Wie haben Sie das lange Alleinsein ausgehalten?
Mir war vorher bewusst, worauf ich mich einlasse. Der Beweggrund für meine erste Rad-Reise war, dass ich wissen wollte, wie es ist, allein zu sein. Aber auch dieses Mal habe ich unterwegs so viele Menschen getroffen, dass ich eigentlich selten allein war. Ich kommuniziere halt sehr gerne, quatsche die Leute an – da haben die wenige Möglichkeiten zu entfliehen… (lacht)
Auf ungefähr der Hälfte der Reise wurde ich von anderen Radlern begleitet – gerade in Zentralasien sind relativ viele unterwegs. Aber bis an die iranisch-turkmenische Grenze bin ich komplett allein geradelt, danach die überwiegende Zeit mit Partnern.

Takla Makan Wu?ste, China, 2011./ Foto: Herbert Born.

 

Waren Sie mit Ihrem  Equipment zufrieden?
Teils, teils. Zelt und die übrige Campingausrüstung, Packtaschen und Gepäckträger waren sehr gut – wirklich unverwüstlich, so wie ich in der Regel das Beste vom Besten gekauft habe, um Pannen vorzubeugen. Wie z. B. meinen ‚Laghman’ – auf dieses zentralasiatische Nudelgericht habe ich mein ‚idworx’ Trekking-Rad getauft -, der war mir ein besonders zuverlässiger Begleiter!  Unterwegs habe ich allerdings so manche andere Fahrer getroffen, die aus Budgetgründen günstigeres Equipment dabei hatten und entsprechend Probleme bekamen.

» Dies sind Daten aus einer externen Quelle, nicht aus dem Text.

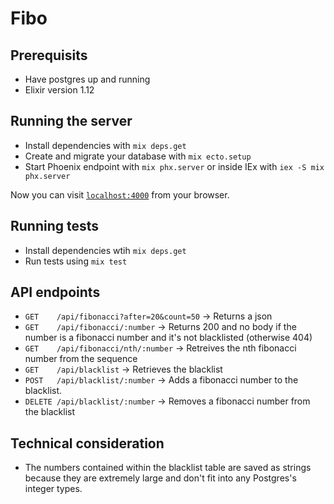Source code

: # Fibo

## Prerequisits

  * Have postgres up and running
  * Elixir version 1.12

## Running the server

  * Install dependencies with `mix deps.get`
  * Create and migrate your database with `mix ecto.setup`
  * Start Phoenix endpoint with `mix phx.server` or inside IEx with `iex -S mix phx.server`

Now you can visit [`localhost:4000`](http://localhost:4000) from your browser.

## Running tests

  * Install dependencies wtih `mix deps.get`
  * Run tests using `mix test`

## API endpoints

  * `GET    /api/fibonacci?after=20&count=50` -> Returns a json 
  * `GET    /api/fibonacci/:number`           -> Returns 200 and no body if the number is a fibonacci number and it's not blacklisted (otherwise 404)
  * `GET    /api/fibonacci/nth/:number`       -> Retreives the nth fibonacci number from the sequence
  * `GET    /api/blacklist`                   -> Retrieves the blacklist
  * `POST   /api/blacklist/:number`           -> Adds a fibonacci number to the blacklist.
  * `DELETE /api/blacklist/:number`           -> Removes a fibonacci number from the blacklist

## Technical consideration

* The numbers contained within the blacklist table are saved as strings because they are extremely large and don't fit into any Postgres's integer types.

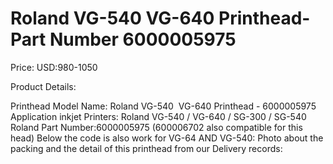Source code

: # Roland VG-540 VG-640 Printhead-Part Number 6000005975

Price: USD:980-1050

Product Details:

Printhead Model Name: Roland VG-540  VG-640 Printhead - 6000005975
Application inkjet Printers: Roland VG-540 / VG-640 / SG-300 / SG-540
Roland Part Number:6000005975 (600006702 also compatible for this head)
Below the code is also work for VG-64 AND VG-540:
Photo about the packing and the detail of this printhead from our Delivery records: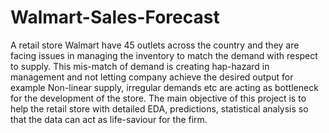 # Walmart-Sales-Forecast
A retail store Walmart have 45 outlets across the country and they are facing issues in managing the inventory to match the demand with respect to supply.
This mis-match of demand is creating hap-hazard in management and not letting company achieve the desired output for example Non-linear supply, irregular demands etc are acting as bottleneck for the development of the store.
The main objective of this project is to help the retail store with detailed EDA, predictions, statistical analysis so that the data can act as life-saviour for the firm.
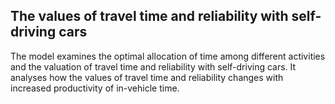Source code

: ## The values of travel time and reliability with self-driving cars

The model examines the optimal allocation of time among different activities and the valuation of travel time and reliability with self-driving cars. It analyses how the values of travel time and reliability changes with increased productivity of in-vehicle time.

Mein GPS allerdings war nicht besonders robust, da hätte ich mehr erwartet. In den letzten Tagen hat es einfach seinen Geist aufgegeben.

Werden Sie wieder auf Tour gehen?
Was ich sicherlich, zumindest in absehbarer Zeit, nicht mehr machen werde, ist eine derart lange Tour. Das geht alleine aus familiären Gründen nicht.
Aber schon lange bevor ich in Singapur angekommen bin, hatte ich ernsthaft mit dem Gedanken gespielt, einfach weiterzureisen. Eine solche Tour ist nämlich nicht nur eine andere Art zu reisen, sondern auch eine andere Art zu leben. Jeden Tag etwas Neues, etwas Aufregendes, etwas Spannendes – das macht süchtig!
Kürzere Touren werde ich aber ganz sicher wieder machen – Pläne habe ich viele!